Quantization made by Richard Erkhov.
lmlab-mistral-1b-untrained - GGUF
- Model creator: https://huggingface.co/lmlab/
- Original model: https://huggingface.co/lmlab/lmlab-mistral-1b-untrained/
Original model description:
license: apache-2.0 language: - en pipeline_tag: text-generation
Sorry everyone this got sort of popular but it doesnt generate understandable text - I think there's a way to make this generate good results w/ relatively little compute I'll experiment a bit later
LMLab Mistral 1B Untrained
This is an untrained base model modified from Mistral-7B-Instruct.

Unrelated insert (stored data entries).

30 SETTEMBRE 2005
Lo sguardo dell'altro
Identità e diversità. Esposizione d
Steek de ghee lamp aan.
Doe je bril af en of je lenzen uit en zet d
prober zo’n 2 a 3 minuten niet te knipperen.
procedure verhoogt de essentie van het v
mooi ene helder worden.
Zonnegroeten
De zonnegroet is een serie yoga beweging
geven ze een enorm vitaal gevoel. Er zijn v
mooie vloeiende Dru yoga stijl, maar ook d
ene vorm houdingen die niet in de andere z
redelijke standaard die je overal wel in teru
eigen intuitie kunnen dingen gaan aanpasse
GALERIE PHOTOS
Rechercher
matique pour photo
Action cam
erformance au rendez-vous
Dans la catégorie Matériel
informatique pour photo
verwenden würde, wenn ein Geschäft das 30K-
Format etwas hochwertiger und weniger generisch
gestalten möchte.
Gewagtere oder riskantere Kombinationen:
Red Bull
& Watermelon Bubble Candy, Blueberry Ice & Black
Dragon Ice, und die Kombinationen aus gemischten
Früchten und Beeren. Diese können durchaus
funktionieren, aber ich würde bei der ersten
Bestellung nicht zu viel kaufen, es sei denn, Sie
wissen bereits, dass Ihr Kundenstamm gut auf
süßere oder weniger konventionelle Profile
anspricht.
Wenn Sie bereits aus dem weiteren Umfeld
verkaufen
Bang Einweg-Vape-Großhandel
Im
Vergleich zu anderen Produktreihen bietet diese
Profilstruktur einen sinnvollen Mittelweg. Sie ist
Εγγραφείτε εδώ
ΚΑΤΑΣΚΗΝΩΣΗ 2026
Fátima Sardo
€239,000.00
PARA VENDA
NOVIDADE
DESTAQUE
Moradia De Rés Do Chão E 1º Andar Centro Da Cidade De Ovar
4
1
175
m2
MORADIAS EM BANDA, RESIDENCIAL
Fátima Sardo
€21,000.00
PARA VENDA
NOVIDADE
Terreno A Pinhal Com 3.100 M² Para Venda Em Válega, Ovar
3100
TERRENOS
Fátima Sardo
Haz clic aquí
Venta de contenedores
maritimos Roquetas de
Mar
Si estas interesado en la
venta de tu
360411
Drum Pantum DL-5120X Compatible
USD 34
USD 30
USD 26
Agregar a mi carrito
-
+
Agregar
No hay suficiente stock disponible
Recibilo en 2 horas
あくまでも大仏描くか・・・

It has 1.13 billion parameters.
Untrained
This model is untrained. This means it will not generate comprehensible text.
Model Details
Model Description
- Developed by: LMLab
- License: Apache 2.0
- Parameters: 1.13 billion (1,134,596,096)
- Modified from model:
mistralai/Mistral-7B-v0.1
Model Architecture
LMLab Mistral 1B is a transformer model, with the following architecture choices:
- Grouped-Query Attention
- Sliding-Window Attention
- Byte-fallback BPE tokenizer
Usage
Use MistralForCausalLM
.
from transformers import MistralForCausalLM, AutoTokenizer
tokenizer = AutoTokenizer.from_pretrained('lmlab/lmlab-mistral-1b-untrained')
model = MistralForCausalLM.from_pretrained('lmlab/lmlab-mistral-1b-untrained')
text = "Once upon a time"
encoded_input = tokenizer(text, return_tensors='pt')
output = model.generate(**encoded_input)
print(tokenizer.decode(output[0]))
Notice
This model does not have any moderation systems.